This isn’t a fun post for me to write, but I always want to be open and honest with you all and this is what is currently taking over all of my thoughts. Unfortunately, I have to share some terrible news with a very heavy heart. This past Thursday, October 19th, I had to say goodbye to my best friend Bear, my giant 12½ year old Newfoundland Chow mix pup.
He’s been in my family since we adopted him after he was rescued from Hurricane Katrina in 2005, when he was just a tiny black furball (see below). We named him Lil Bear, since they told us he would grow to be about 30-40 lbs. We dropped the “Lil” when he passed 100 lbs. as it didn’t seem quite appropriate anymore, with his giant body rumbling through the house.

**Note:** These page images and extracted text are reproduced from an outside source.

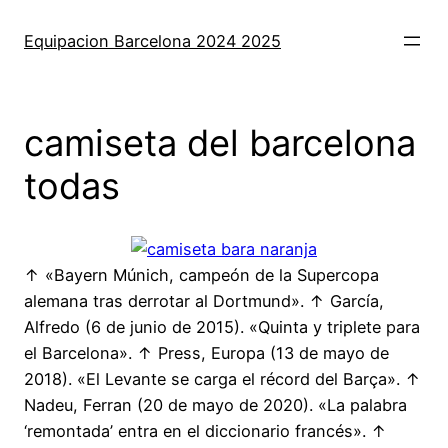
Saltar
al
Equipacion Barcelona 2024 2025
contenido
camiseta del barcelona
todas
↑ «Bayern Múnich, campeón de la Supercopa
alemana tras derrotar al Dortmund». ↑ García,
Alfredo (6 de junio de 2015). «Quinta y triplete para
el Barcelona». ↑ Press, Europa (13 de mayo de
2018). «El Levante se carga el récord del Barça». ↑
Nadeu, Ferran (20 de mayo de 2020). «La palabra
‘remontada’ entra en el diccionario francés». ↑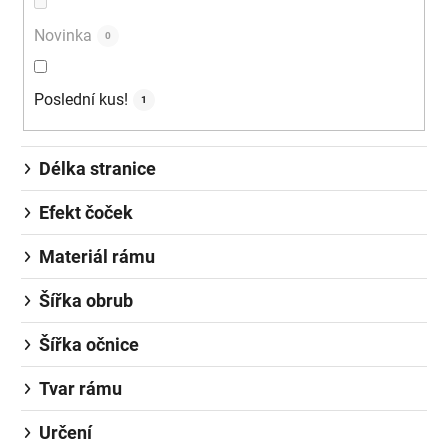
Novinka
0
Poslední kus!
1
Délka stranice
Efekt čoček
Materiál rámu
Šířka obrub
Šířka očnice
Tvar rámu
Určení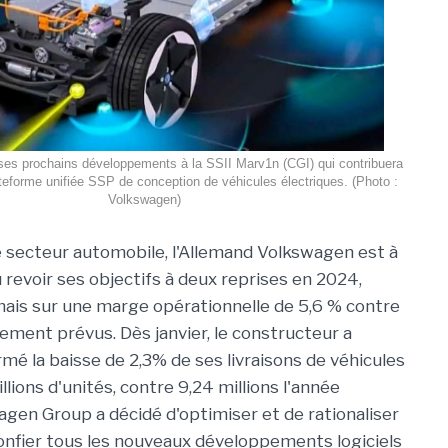
ses prochains développements à la SSII Marv1n (CGI) qui contribuera
ateforme unifiée SSP de conception de véhicules électriques. (Photo :
Volkswagen)
secteur automobile, l'Allemand Volkswagen est à
û revoir ses objectifs à deux reprises en 2024,
ais sur une marge opérationnelle de 5,6 % contre
alement prévus. Dès janvier, le constructeur a
irmé la baisse de 2,3% de ses livraisons de véhicules
llions d'unités, contre 9,24 millions l'année
gen Group a décidé d'optimiser et de rationaliser
confier tous les nouveaux développements logiciels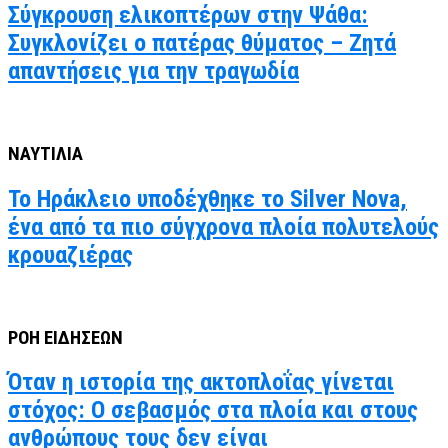
Σύγκρουση ελικοπτέρων στην Ψάθα:
Συγκλονίζει ο πατέρας θύματος – Ζητά
απαντήσεις για την τραγωδία
ΝΑΥΤΙΛΙΑ
Το Ηράκλειο υποδέχθηκε το Silver Nova,
ένα από τα πιο σύγχρονα πλοία πολυτελούς
κρουαζιέρας
ΡΟΗ ΕΙΔΗΣΕΩΝ
Όταν η ιστορία της ακτοπλοΐας γίνεται
στόχος: Ο σεβασμός στα πλοία και στους
ανθρώπους τους δεν είναι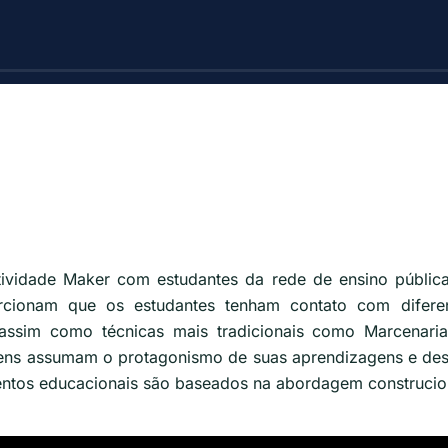
ividade Maker com estudantes da rede de ensino pública
orcionam que os estudantes tenham contato com difere
 assim como técnicas mais tradicionais como Marcenaria
jovens assumam o protagonismo de suas aprendizagens e de
entos educacionais são baseados na abordagem construcion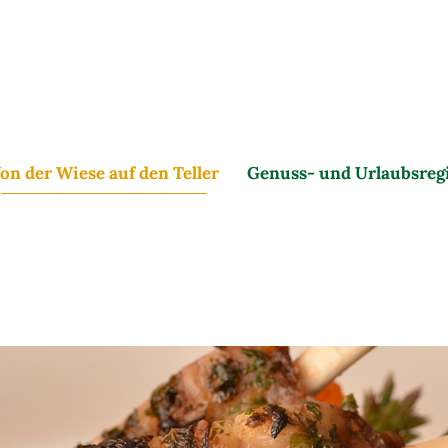
on der Wiese auf den Teller
Genuss- und Urlaubsreg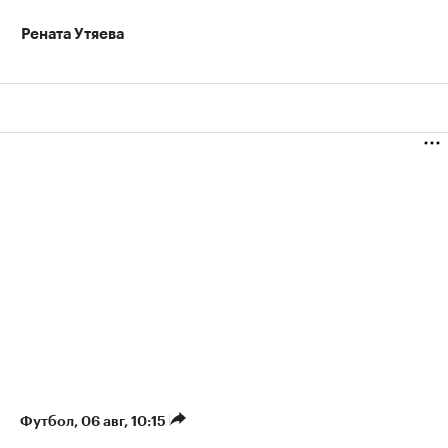
Рената Утяева
Футбол
⁠,
06 авг, 10:15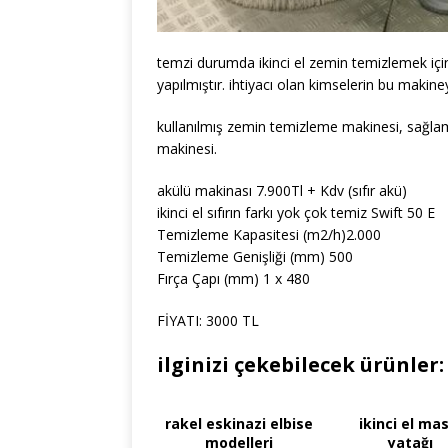
temzi durumda ikinci el zemin temizlemek için
yapılmıştır. ihtiyacı olan kimselerin bu makine
kullanılmış zemin temizleme makinesi, sağla
makinesi.
akülü makinası 7.900Tl + Kdv (sıfır akü)
ikinci el sıfırın farkı yok çok temiz Swift 50 E
Temizleme Kapasitesi (m2/h)2.000
Temizleme Genişliği (mm) 500
Fırça Çapı (mm) 1 x 480
FİYATI: 3000 TL
ilginizi çekebilecek ürünler:
rakel eskinazi elbise
ikinci el ma
modelleri
yatağı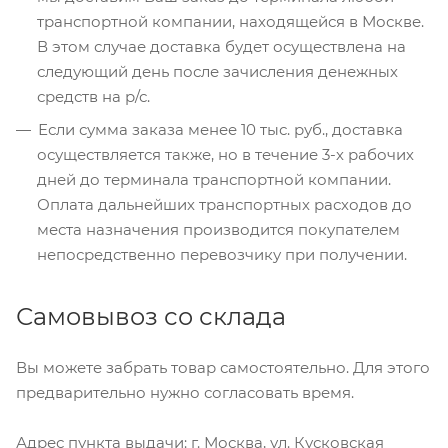
транспортной компании, находящейся в Москве.
В этом случае доставка будет осуществлена на
следующий день после зачисления денежных
средств на р/с.
Если сумма заказа менее 10 тыс. руб., доставка
осуществляется также, но в течение 3-х рабочих
дней до терминала транспортной компании.
Оплата дальнейших транспортных расходов до
места назначения производится покупателем
непосредственно перевозчику при получении.
Самовывоз со склада
Вы можете забрать товар самостоятельно. Для этого
предварительно нужно согласовать время.
Адрес пункта выдачи: г. Москва, ул. Кусковская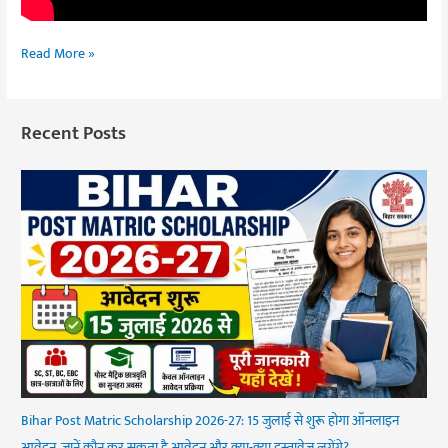
Read More »
Recent Posts
Bihar Post Matric Scholarship 2026-27: 15 जुलाई से शुरू होगा ऑनलाइन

He’s been the best friend to me throughout my life, through the hardest parts of my life. He laid by my side every time I cried, giving me licks and loves, and shared in my joy whenever something positive happened. Every person who got the pleasure of meeting him loved him, and he spread love and joy wherever he went.
He was seriously one of the sweetest, most gentle dogs I’ve ever met – he loved letting small dogs jump up on him to play, and was always so gentle with little kids who were nervous with him. It has been and will continue to be a hard adjustment not seeing his big brown eyes gazing at me as soon as I wake up, wagging his tail to ask for breakfast.
Bear has lived with me since I moved back home to San Diego over a year and a half ago. He’s a Newfoundland Chow mix, with a 8-9 year life expectancy, so although it’s felt like I was getting bonus time with him, it still feels unreal that he’s actually gone. I’ve been crying frequently since we said goodbye to him, unable to stop myself when I see a dog being walked, or wake up and look around for him, only to remember.
But when I remember him, I think of him running around our backyard, jumping excitedly whenever I came home, making his loud snorting pig noises, and wagging his tail to say hello – those were things he hadn’t been able to do lately (except the pig noises), because of how bad his hips had gotten in his old age. I’m choosing to remember him on his happiest days.
I don’t know how long it will take for me to feel okay, or be okay without him. When I won’t wake up and immediately look around for him. But I know wherever he is, he’s running around, eating cupcakes and steak and bacon, and giving everyone around him lots of kisses. He’s my main guy, my piglet, and he will forever be in my heart and thoughts. ❤️❤️❤️
To all of you who sent me nice, thoughtful messages already, I appreciate your kind words more than I could ever express. Thank you. I couldn’t go on with my regular recipe schedule without addressing this, so thank you for bearing with me and for the support. You’re the greatest and I love you guys! We’ll be back to regularly scheduled recipes soon.
Rest in Peace Bear ❤️
You will be missed every single day. Love you pig.